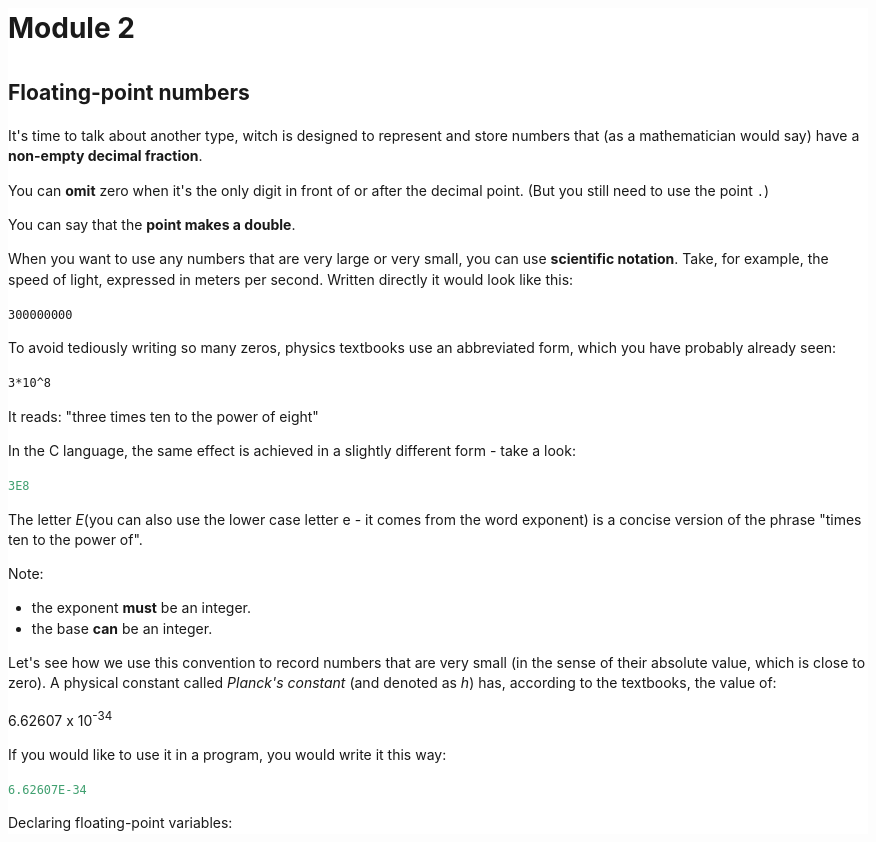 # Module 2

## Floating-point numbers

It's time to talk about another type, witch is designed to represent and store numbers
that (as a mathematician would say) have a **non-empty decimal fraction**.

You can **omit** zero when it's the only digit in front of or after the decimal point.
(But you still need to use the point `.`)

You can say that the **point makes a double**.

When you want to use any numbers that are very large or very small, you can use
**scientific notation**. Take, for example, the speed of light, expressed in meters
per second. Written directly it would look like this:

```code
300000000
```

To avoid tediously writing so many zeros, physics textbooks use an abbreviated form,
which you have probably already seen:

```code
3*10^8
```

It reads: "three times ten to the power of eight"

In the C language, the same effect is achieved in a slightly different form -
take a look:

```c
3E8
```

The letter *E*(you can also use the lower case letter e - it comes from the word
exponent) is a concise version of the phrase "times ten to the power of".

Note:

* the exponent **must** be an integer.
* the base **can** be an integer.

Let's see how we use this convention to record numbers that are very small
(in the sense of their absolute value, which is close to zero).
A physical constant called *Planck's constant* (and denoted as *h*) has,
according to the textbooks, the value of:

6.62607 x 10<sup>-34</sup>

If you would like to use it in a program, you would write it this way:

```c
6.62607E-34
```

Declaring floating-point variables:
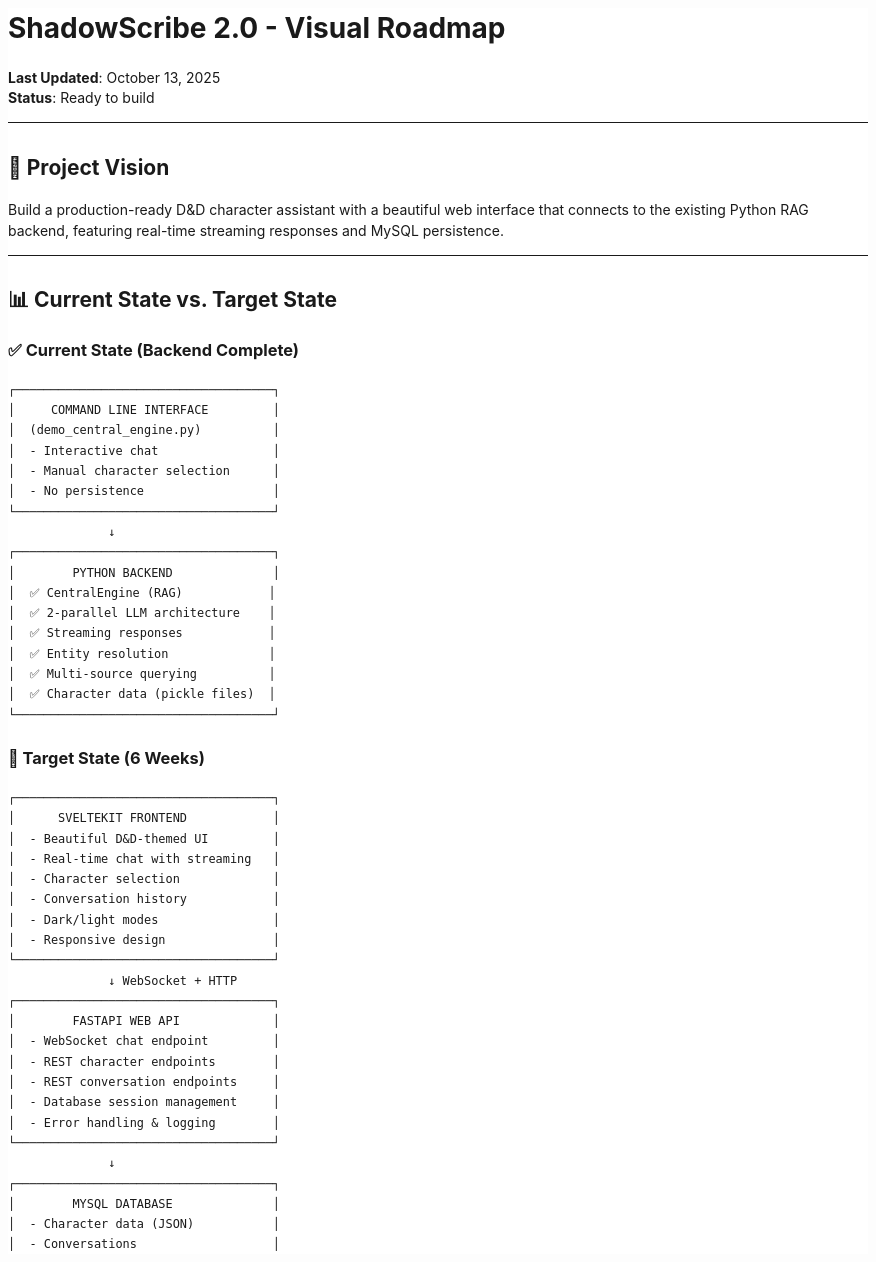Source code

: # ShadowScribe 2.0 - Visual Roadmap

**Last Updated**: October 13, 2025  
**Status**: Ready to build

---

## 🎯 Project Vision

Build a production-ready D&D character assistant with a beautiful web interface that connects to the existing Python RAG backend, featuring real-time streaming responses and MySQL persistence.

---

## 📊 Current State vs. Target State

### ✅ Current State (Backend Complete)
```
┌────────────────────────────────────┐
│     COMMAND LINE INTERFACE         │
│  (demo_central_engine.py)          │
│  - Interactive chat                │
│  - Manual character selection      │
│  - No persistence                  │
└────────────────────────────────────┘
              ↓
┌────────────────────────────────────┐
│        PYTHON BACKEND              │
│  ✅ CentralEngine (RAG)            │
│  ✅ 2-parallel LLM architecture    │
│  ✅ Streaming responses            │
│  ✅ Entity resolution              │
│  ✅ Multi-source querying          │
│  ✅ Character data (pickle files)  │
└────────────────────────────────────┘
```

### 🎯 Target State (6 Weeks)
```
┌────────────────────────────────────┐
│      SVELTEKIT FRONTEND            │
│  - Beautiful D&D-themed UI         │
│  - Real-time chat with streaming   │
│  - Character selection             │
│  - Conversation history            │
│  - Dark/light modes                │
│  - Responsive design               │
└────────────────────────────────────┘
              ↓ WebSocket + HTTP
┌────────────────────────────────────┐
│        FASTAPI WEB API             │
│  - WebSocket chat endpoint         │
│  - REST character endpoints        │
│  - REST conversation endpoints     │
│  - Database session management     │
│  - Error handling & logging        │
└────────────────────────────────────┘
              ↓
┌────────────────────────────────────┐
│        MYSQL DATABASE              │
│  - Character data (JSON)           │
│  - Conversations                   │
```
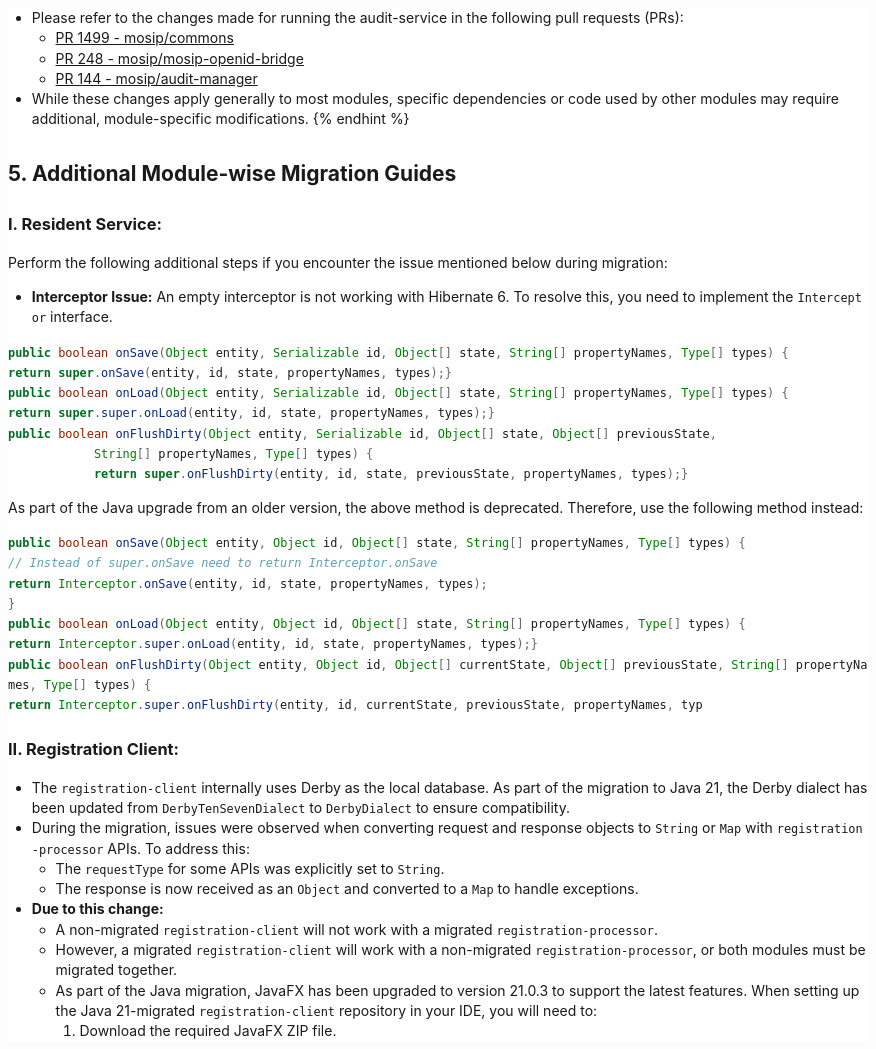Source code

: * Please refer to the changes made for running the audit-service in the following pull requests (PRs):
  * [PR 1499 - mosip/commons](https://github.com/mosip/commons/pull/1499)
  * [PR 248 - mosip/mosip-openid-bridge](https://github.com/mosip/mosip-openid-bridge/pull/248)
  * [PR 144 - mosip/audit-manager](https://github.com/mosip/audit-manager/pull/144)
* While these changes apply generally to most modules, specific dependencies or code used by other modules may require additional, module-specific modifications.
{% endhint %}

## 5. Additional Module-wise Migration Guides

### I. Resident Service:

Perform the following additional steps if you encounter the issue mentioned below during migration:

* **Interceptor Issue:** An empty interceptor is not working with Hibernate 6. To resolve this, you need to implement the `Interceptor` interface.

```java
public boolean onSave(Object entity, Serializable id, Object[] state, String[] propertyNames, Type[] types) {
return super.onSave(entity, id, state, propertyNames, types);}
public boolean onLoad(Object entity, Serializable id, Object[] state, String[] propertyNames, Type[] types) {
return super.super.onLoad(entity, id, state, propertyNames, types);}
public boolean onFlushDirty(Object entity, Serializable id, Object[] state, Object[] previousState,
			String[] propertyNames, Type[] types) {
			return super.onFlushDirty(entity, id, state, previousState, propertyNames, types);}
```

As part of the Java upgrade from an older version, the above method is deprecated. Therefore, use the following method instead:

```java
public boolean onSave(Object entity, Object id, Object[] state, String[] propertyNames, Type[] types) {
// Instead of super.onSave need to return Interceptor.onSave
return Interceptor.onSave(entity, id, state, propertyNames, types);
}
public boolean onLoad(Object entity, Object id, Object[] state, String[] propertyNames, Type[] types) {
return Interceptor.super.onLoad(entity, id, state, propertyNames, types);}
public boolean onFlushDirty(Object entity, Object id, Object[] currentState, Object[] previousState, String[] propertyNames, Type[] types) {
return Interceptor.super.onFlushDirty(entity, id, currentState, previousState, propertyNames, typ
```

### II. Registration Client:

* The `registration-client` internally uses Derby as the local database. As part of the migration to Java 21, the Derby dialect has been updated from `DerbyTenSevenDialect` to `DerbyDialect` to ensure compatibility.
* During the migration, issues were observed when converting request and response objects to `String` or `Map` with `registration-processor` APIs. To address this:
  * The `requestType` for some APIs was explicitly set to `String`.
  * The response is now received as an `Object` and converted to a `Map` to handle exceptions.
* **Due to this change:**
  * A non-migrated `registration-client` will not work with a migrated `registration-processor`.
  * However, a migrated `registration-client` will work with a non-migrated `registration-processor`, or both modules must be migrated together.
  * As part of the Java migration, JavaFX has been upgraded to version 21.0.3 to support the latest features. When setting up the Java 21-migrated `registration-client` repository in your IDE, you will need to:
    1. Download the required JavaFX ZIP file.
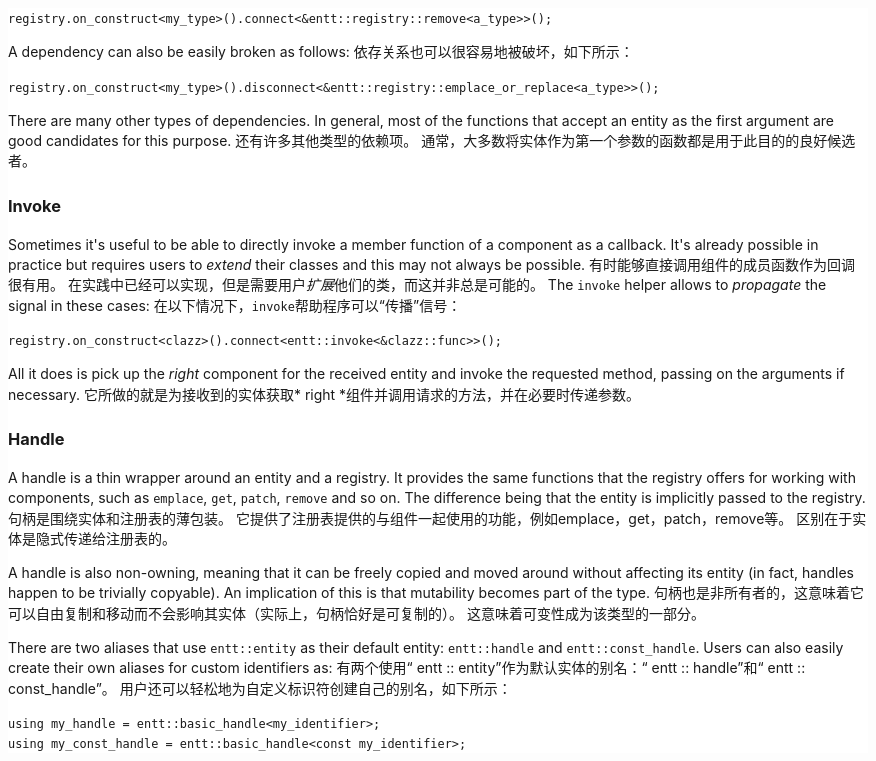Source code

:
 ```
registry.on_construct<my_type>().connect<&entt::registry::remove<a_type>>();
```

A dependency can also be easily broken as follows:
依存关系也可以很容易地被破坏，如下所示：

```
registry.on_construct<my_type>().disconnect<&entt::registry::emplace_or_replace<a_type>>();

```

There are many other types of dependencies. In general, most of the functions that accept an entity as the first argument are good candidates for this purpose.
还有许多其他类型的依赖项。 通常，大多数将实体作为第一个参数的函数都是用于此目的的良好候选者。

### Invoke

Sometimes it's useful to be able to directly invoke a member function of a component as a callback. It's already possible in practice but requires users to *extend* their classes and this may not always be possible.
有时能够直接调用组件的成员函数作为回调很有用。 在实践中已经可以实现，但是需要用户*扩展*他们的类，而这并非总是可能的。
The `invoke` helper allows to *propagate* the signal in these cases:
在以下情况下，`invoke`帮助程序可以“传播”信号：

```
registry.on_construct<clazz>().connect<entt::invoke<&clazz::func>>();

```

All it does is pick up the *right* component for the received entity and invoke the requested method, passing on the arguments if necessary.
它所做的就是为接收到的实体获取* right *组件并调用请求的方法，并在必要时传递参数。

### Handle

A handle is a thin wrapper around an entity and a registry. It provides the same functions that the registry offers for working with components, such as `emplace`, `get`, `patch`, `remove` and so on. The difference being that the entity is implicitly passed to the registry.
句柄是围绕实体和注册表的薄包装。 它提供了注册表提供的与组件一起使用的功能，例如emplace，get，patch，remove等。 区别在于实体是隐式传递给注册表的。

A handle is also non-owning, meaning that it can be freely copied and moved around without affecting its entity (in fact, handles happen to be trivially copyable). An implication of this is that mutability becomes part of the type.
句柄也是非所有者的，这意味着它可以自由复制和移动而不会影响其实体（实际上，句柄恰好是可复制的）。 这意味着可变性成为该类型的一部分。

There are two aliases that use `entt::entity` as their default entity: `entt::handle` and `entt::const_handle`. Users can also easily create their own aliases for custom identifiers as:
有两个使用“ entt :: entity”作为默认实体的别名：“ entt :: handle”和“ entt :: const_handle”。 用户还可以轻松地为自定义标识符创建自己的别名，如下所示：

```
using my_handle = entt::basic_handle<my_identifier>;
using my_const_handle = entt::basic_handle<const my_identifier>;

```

········

TASK STATEMENT:
Top to bottom, retype the listing exactly but drop every picture.

EXERCISE RESULT:
 # Module 2

## Floating-point numbers

It's time to talk about another type, witch is designed to represent and store numbers
that (as a mathematician would say) have a **non-empty decimal fraction**.

You can **omit** zero when it's the only digit in front of or after the decimal point.
(But you still need to use the point `.`)

You can say that the **point makes a double**.

When you want to use any numbers that are very large or very small, you can use
**scientific notation**. Take, for example, the speed of light, expressed in meters
per second. Written directly it would look like this:

```code
300000000
```

To avoid tediously writing so many zeros, physics textbooks use an abbreviated form,
which you have probably already seen:

```code
3*10^8
```

It reads: "three times ten to the power of eight"

In the C language, the same effect is achieved in a slightly different form -
take a look:

```c
3E8
```

The letter *E*(you can also use the lower case letter e - it comes from the word
exponent) is a concise version of the phrase "times ten to the power of".

Note:

* the exponent **must** be an integer.
* the base **can** be an integer.

Let's see how we use this convention to record numbers that are very small
(in the sense of their absolute value, which is close to zero).
A physical constant called *Planck's constant* (and denoted as *h*) has,
according to the textbooks, the value of:

6.62607 x 10<sup>-34</sup>

If you would like to use it in a program, you would write it this way:

```c
6.62607E-34
```

Declaring floating-point variables:
Source code

: # ShadowScribe 2.0 - Visual Roadmap

**Last Updated**: October 13, 2025  
**Status**: Ready to build

---

## 🎯 Project Vision

Build a production-ready D&D character assistant with a beautiful web interface that connects to the existing Python RAG backend, featuring real-time streaming responses and MySQL persistence.

---

## 📊 Current State vs. Target State

### ✅ Current State (Backend Complete)
```
┌────────────────────────────────────┐
│     COMMAND LINE INTERFACE         │
│  (demo_central_engine.py)          │
│  - Interactive chat                │
│  - Manual character selection      │
│  - No persistence                  │
└────────────────────────────────────┘
              ↓
┌────────────────────────────────────┐
│        PYTHON BACKEND              │
│  ✅ CentralEngine (RAG)            │
│  ✅ 2-parallel LLM architecture    │
│  ✅ Streaming responses            │
│  ✅ Entity resolution              │
│  ✅ Multi-source querying          │
│  ✅ Character data (pickle files)  │
└────────────────────────────────────┘
```

### 🎯 Target State (6 Weeks)
```
┌────────────────────────────────────┐
│      SVELTEKIT FRONTEND            │
│  - Beautiful D&D-themed UI         │
│  - Real-time chat with streaming   │
│  - Character selection             │
│  - Conversation history            │
│  - Dark/light modes                │
│  - Responsive design               │
└────────────────────────────────────┘
              ↓ WebSocket + HTTP
┌────────────────────────────────────┐
│        FASTAPI WEB API             │
│  - WebSocket chat endpoint         │
│  - REST character endpoints        │
│  - REST conversation endpoints     │
│  - Database session management     │
│  - Error handling & logging        │
└────────────────────────────────────┘
              ↓
┌────────────────────────────────────┐
│        MYSQL DATABASE              │
│  - Character data (JSON)           │
│  - Conversations                   │
```
Source code

: * Please refer to the changes made for running the audit-service in the following pull requests (PRs):
  * [PR 1499 - mosip/commons](https://github.com/mosip/commons/pull/1499)
  * [PR 248 - mosip/mosip-openid-bridge](https://github.com/mosip/mosip-openid-bridge/pull/248)
  * [PR 144 - mosip/audit-manager](https://github.com/mosip/audit-manager/pull/144)
* While these changes apply generally to most modules, specific dependencies or code used by other modules may require additional, module-specific modifications.
{% endhint %}

## 5. Additional Module-wise Migration Guides

### I. Resident Service:

Perform the following additional steps if you encounter the issue mentioned below during migration:

* **Interceptor Issue:** An empty interceptor is not working with Hibernate 6. To resolve this, you need to implement the `Interceptor` interface.

```java
public boolean onSave(Object entity, Serializable id, Object[] state, String[] propertyNames, Type[] types) {
return super.onSave(entity, id, state, propertyNames, types);}
public boolean onLoad(Object entity, Serializable id, Object[] state, String[] propertyNames, Type[] types) {
return super.super.onLoad(entity, id, state, propertyNames, types);}
public boolean onFlushDirty(Object entity, Serializable id, Object[] state, Object[] previousState,
			String[] propertyNames, Type[] types) {
			return super.onFlushDirty(entity, id, state, previousState, propertyNames, types);}
```

As part of the Java upgrade from an older version, the above method is deprecated. Therefore, use the following method instead:

```java
public boolean onSave(Object entity, Object id, Object[] state, String[] propertyNames, Type[] types) {
// Instead of super.onSave need to return Interceptor.onSave
return Interceptor.onSave(entity, id, state, propertyNames, types);
}
public boolean onLoad(Object entity, Object id, Object[] state, String[] propertyNames, Type[] types) {
return Interceptor.super.onLoad(entity, id, state, propertyNames, types);}
public boolean onFlushDirty(Object entity, Object id, Object[] currentState, Object[] previousState, String[] propertyNames, Type[] types) {
return Interceptor.super.onFlushDirty(entity, id, currentState, previousState, propertyNames, typ
```

### II. Registration Client:

* The `registration-client` internally uses Derby as the local database. As part of the migration to Java 21, the Derby dialect has been updated from `DerbyTenSevenDialect` to `DerbyDialect` to ensure compatibility.
* During the migration, issues were observed when converting request and response objects to `String` or `Map` with `registration-processor` APIs. To address this:
  * The `requestType` for some APIs was explicitly set to `String`.
  * The response is now received as an `Object` and converted to a `Map` to handle exceptions.
* **Due to this change:**
  * A non-migrated `registration-client` will not work with a migrated `registration-processor`.
  * However, a migrated `registration-client` will work with a non-migrated `registration-processor`, or both modules must be migrated together.
  * As part of the Java migration, JavaFX has been upgraded to version 21.0.3 to support the latest features. When setting up the Java 21-migrated `registration-client` repository in your IDE, you will need to:
    1. Download the required JavaFX ZIP file.
Source code

:
 ```
registry.on_construct<my_type>().connect<&entt::registry::remove<a_type>>();
```

A dependency can also be easily broken as follows:
依存关系也可以很容易地被破坏，如下所示：

```
registry.on_construct<my_type>().disconnect<&entt::registry::emplace_or_replace<a_type>>();

```

There are many other types of dependencies. In general, most of the functions that accept an entity as the first argument are good candidates for this purpose.
还有许多其他类型的依赖项。 通常，大多数将实体作为第一个参数的函数都是用于此目的的良好候选者。

### Invoke

Sometimes it's useful to be able to directly invoke a member function of a component as a callback. It's already possible in practice but requires users to *extend* their classes and this may not always be possible.
有时能够直接调用组件的成员函数作为回调很有用。 在实践中已经可以实现，但是需要用户*扩展*他们的类，而这并非总是可能的。
The `invoke` helper allows to *propagate* the signal in these cases:
在以下情况下，`invoke`帮助程序可以“传播”信号：

```
registry.on_construct<clazz>().connect<entt::invoke<&clazz::func>>();

```

All it does is pick up the *right* component for the received entity and invoke the requested method, passing on the arguments if necessary.
它所做的就是为接收到的实体获取* right *组件并调用请求的方法，并在必要时传递参数。

### Handle

A handle is a thin wrapper around an entity and a registry. It provides the same functions that the registry offers for working with components, such as `emplace`, `get`, `patch`, `remove` and so on. The difference being that the entity is implicitly passed to the registry.
句柄是围绕实体和注册表的薄包装。 它提供了注册表提供的与组件一起使用的功能，例如emplace，get，patch，remove等。 区别在于实体是隐式传递给注册表的。

A handle is also non-owning, meaning that it can be freely copied and moved around without affecting its entity (in fact, handles happen to be trivially copyable). An implication of this is that mutability becomes part of the type.
句柄也是非所有者的，这意味着它可以自由复制和移动而不会影响其实体（实际上，句柄恰好是可复制的）。 这意味着可变性成为该类型的一部分。

There are two aliases that use `entt::entity` as their default entity: `entt::handle` and `entt::const_handle`. Users can also easily create their own aliases for custom identifiers as:
有两个使用“ entt :: entity”作为默认实体的别名：“ entt :: handle”和“ entt :: const_handle”。 用户还可以轻松地为自定义标识符创建自己的别名，如下所示：

```
using my_handle = entt::basic_handle<my_identifier>;
using my_const_handle = entt::basic_handle<const my_identifier>;

```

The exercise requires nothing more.